Ya da Atatürk'ün ölümüyle ilgili öğrendiklerimiz…
Engin Ardıç'ın 2011 Ağustos ayında yayınlanan yazısından bir bölümü okuduğumuzda şaşkınlığımız azalmıştı. Şunu demişti Ardıç:
“Sayın Öke, (Latife Hanım'ın kız kardeşinin torunu Mehmet Sadık Öke) Atatürk'ün sanıldığı ve hep bilindiği gibi 10 Kasım'da değil, 9 Kasım'da öldüğünü, "son bir hafta boyunca süren pazarlıkların son gün yoğunlaşarak anlaşmaya varılması üzerine 10 Kasım'da vefatın ilan edildiğini" söylüyor.
Cumhuriyetin "taht kavgası" olsa gerek.
Doğru mudur bu? "Tabii bilirsiniz" diye başlamış sözüne, söyleşinin o bölümünde.
Hayır, bilmeyiz.
Biz de bilmedikten sonra, halk ne halt etsin?
Gerçi, "Atatürk'ün açıklandığı ve hep anıldığı şekilde saat 9'u 5 geçe değil, sabah 7 sularında öldüğünü, okulların ve resmi dairelerin mesai saati başlangıcına denk getirilmesi ve böylece törenlere katılımın kolaylaştırılması amacıyla kamuoyuna 9'u 5 geçe olarak bildirildiğini" duymuştuk ama...
Bunu ortaya atan da Çetin Altan olmuştu hatırladığımız kadarıyla, pek üstünde durulmamıştı...”
Nereden nereye geldik…
Neyse, dememiz o ki, günceli tarihle karşılaştırırken resmi tarihin “resmi yalanlarını” da göz önünde bulundursanız iyi olacak.
Ya da tarihte kalın daha iyi!
Özellikle “Mustafa Kermal'in askerlerine”dir bu tavsiyem…
KİRBY'NİN RAHATSIZLIĞI
ABD Dışişleri Bakanlığı Sözcüsü John Kirby, Amerikan karşıtı haberlerden rahatsız olmuş.
Amerika, Suriye'de PKK'nin uzantısı olan PYD'ye silah vermiyor, Suriye'de ateşkesi bozmak için çaba harcamıyor, kaos ve kargaşa peşinde koşmuyor ve buna rağmen Amerikan karşıtı haberler yapılıyor, öyle mi?
Kirby, yaptığı açıklamayla bütün Türkiye'yi aptal yerine koymaya devam ediyor:
“Terörizme karşı NATO'daki müttefikimiz Türkiye ile birlikte mücadele ediyoruz.

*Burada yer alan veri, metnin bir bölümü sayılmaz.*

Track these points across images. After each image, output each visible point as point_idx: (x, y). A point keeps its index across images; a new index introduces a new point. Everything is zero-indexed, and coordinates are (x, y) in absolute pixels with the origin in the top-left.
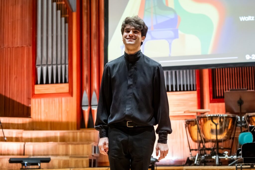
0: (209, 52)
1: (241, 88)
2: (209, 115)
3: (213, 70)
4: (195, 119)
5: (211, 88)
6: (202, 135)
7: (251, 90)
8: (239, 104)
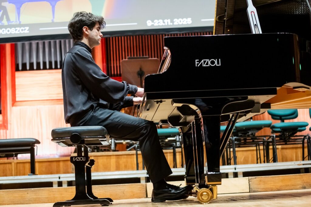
1: (141, 56)
3: (106, 39)
5: (104, 64)
7: (153, 58)
8: (139, 76)
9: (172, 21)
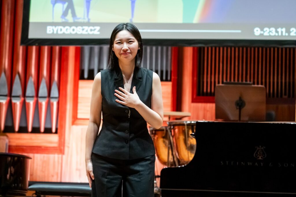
0: (196, 20)
1: (244, 82)
2: (188, 122)
3: (200, 48)
4: (166, 127)
5: (195, 79)
6: (176, 154)
7: (260, 86)
8: (238, 107)
9: (288, 31)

Türk medyasında ABD hakkındaki yangına körükle giden ve temelsiz suçlamalar, rencide edici ve vatandaşlarımızın hayatını tehlikeye atabilir. Bunlar durmalı…”
“Terörizme karşı NATO'daki müttefikimiz Türkiye ile birlikte mücadele ediyoruz.”
Hadi ya!
Amerika PKK'ye destek veriyor.
Türkiye'ye ise ısrarla “DEAŞ'a odaklanılması” gerektiğini söyledi.

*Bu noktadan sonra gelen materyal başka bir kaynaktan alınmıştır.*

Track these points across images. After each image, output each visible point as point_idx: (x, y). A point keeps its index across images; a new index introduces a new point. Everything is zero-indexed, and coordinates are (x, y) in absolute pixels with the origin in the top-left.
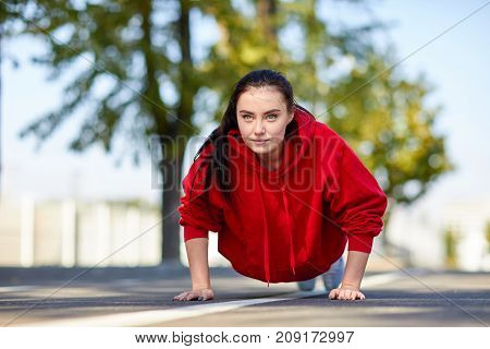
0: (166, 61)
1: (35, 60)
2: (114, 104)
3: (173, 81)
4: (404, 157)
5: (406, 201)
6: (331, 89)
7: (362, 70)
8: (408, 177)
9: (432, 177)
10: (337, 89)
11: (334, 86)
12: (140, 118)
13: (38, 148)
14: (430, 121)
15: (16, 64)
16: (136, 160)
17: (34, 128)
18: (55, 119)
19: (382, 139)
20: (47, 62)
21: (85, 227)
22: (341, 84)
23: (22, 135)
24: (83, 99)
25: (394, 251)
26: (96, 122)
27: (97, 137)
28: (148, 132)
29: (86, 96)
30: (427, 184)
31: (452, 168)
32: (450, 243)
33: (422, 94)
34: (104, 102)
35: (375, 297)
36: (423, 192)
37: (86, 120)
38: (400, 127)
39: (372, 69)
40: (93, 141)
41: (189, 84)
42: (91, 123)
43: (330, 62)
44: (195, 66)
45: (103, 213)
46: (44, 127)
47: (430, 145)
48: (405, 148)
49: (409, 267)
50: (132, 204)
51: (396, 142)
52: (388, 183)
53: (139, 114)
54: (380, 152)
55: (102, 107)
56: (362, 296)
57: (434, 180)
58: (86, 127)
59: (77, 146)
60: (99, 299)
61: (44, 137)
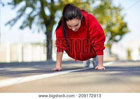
0: (47, 3)
1: (9, 4)
2: (32, 16)
3: (49, 8)
4: (115, 29)
5: (116, 41)
6: (94, 10)
7: (103, 4)
8: (117, 34)
9: (123, 34)
10: (96, 9)
11: (95, 9)
12: (40, 19)
13: (11, 28)
14: (122, 18)
15: (3, 5)
16: (39, 31)
17: (9, 23)
18: (15, 20)
19: (109, 24)
20: (12, 4)
21: (25, 51)
22: (97, 8)
23: (6, 25)
24: (23, 14)
25: (113, 55)
26: (27, 21)
27: (27, 25)
28: (42, 23)
29: (24, 14)
30: (122, 36)
31: (129, 31)
32: (129, 53)
33: (120, 10)
34: (29, 15)
35: (108, 68)
36: (121, 38)
37: (24, 20)
38: (114, 20)
39: (106, 4)
40: (26, 26)
41: (53, 9)
42: (25, 21)
43: (94, 2)
44: (55, 4)
45: (30, 47)
46: (12, 22)
47: (123, 25)
48: (116, 26)
49: (117, 60)
50: (38, 44)
51: (113, 24)
52: (111, 36)
53: (39, 18)
54: (109, 27)
55: (28, 16)
56: (104, 68)
57: (124, 35)
58: (24, 22)
59: (21, 28)
60: (29, 71)
61: (12, 25)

Türkiye, DEAŞ'a odaklanınca da Amerika, İstanbul'a, Kayseri'ye ve İzmir'e odaklandı. Siber saldırılarla elektrik üzerinden, ekonomik olarak da dolar üzerinden darbe vurmaya çalıştı.

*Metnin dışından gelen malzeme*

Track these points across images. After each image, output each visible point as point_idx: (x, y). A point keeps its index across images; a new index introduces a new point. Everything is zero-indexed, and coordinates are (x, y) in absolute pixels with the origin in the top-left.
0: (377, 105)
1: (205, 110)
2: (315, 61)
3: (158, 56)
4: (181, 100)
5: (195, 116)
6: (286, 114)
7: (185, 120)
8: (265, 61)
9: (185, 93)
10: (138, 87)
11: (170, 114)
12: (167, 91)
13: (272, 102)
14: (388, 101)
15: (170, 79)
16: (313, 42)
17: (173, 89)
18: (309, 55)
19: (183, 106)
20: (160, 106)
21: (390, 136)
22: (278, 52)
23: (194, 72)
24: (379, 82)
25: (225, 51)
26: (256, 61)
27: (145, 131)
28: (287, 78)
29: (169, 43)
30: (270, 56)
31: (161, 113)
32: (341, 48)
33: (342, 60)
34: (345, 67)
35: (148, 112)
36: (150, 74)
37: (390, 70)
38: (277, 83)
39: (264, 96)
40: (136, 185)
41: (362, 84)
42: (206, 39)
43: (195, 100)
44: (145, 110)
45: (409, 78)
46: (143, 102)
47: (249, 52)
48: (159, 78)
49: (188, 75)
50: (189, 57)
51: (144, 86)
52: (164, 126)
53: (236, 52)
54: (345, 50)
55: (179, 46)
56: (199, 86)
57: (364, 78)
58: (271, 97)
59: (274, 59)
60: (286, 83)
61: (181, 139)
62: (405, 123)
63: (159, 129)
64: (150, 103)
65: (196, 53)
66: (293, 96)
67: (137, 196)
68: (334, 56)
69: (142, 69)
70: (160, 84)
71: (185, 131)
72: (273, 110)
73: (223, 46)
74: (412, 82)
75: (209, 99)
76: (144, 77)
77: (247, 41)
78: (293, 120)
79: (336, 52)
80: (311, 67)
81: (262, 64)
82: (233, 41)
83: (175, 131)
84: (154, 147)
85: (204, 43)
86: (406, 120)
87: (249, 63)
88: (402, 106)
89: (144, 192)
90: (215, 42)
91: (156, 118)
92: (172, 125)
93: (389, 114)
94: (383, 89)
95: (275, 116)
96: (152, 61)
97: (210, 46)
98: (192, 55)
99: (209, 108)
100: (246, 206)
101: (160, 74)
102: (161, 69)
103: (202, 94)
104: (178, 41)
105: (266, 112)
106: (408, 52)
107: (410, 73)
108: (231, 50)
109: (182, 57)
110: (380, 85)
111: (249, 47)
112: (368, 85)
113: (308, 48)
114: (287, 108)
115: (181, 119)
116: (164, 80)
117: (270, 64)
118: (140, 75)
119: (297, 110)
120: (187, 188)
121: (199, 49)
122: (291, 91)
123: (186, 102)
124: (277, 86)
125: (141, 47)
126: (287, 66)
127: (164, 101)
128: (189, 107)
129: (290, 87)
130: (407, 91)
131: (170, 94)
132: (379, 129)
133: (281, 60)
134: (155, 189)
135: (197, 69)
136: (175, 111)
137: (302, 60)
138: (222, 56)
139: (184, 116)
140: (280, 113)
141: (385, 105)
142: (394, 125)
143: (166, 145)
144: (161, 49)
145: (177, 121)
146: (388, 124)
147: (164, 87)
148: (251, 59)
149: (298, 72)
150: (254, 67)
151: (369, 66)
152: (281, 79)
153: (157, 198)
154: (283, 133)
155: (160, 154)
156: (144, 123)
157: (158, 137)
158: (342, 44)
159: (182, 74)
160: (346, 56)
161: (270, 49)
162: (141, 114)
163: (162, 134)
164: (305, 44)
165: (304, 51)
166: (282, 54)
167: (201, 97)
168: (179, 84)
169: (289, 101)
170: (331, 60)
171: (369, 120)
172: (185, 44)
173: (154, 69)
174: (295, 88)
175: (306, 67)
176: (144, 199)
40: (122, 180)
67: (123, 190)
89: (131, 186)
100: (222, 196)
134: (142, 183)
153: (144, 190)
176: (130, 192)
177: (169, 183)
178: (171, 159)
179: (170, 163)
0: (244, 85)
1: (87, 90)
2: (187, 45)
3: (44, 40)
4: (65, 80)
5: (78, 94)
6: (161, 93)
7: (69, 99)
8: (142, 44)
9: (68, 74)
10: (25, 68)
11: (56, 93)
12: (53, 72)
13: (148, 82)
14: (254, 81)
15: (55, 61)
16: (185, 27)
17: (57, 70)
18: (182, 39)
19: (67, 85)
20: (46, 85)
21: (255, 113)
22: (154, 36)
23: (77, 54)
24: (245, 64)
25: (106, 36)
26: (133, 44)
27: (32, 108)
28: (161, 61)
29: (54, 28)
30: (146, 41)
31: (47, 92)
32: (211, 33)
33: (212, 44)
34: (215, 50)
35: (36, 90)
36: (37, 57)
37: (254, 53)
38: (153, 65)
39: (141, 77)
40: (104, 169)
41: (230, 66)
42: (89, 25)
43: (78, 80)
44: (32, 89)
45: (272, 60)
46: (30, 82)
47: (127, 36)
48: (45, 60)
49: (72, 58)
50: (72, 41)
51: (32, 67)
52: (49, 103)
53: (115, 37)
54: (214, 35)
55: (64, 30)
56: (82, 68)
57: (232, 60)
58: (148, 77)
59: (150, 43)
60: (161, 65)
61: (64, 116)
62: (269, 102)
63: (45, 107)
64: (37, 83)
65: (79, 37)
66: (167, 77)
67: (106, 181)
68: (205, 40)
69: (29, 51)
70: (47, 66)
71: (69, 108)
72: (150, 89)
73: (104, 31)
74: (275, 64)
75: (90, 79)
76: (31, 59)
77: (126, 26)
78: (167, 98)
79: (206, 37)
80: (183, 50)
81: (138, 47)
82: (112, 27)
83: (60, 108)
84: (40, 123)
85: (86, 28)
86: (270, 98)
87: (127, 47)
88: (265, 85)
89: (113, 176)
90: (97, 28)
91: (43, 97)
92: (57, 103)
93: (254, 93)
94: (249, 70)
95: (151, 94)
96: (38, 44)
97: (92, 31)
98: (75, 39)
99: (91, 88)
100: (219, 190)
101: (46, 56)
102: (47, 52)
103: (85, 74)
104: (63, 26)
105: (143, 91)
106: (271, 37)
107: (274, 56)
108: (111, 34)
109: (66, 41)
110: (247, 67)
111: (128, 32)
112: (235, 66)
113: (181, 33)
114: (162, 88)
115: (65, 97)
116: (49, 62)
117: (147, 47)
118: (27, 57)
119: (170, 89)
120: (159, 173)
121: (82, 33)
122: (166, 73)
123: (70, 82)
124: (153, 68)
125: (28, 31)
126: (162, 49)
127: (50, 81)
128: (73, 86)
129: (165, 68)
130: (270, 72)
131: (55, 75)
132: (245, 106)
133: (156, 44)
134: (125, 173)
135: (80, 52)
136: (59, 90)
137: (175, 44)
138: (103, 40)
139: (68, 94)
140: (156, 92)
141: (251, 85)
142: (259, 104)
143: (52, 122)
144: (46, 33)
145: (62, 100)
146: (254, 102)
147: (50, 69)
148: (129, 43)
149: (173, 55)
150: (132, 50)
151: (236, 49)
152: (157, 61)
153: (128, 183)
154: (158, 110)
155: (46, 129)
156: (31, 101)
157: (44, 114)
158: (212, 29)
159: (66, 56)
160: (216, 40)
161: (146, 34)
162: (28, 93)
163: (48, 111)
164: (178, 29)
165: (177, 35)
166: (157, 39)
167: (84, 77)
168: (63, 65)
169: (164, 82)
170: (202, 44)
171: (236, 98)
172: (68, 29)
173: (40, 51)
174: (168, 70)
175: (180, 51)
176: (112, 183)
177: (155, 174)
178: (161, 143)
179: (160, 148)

Üstelik de bunu yapanlar, görev süresi dolmuş, ülkeyi vekaleten idare edenler…
Ama adamlara da hak vermek lazım.
Eskiden önlerinde el pençe divan duranlar, “Amerika ikna olmuşsa biz de ikna olmuşuz” diyenler varken, şimdi bir bakan “Bedel ödeyecekler”inden”, Başbakan “Halt ettiklerinden”, Cumhurbaşkanı “Yiğitçe ortaya çıkamadıklarından” söz edebilmektedir.
Kendileri için PR çalışmaları yapan basın da pek kalmadı.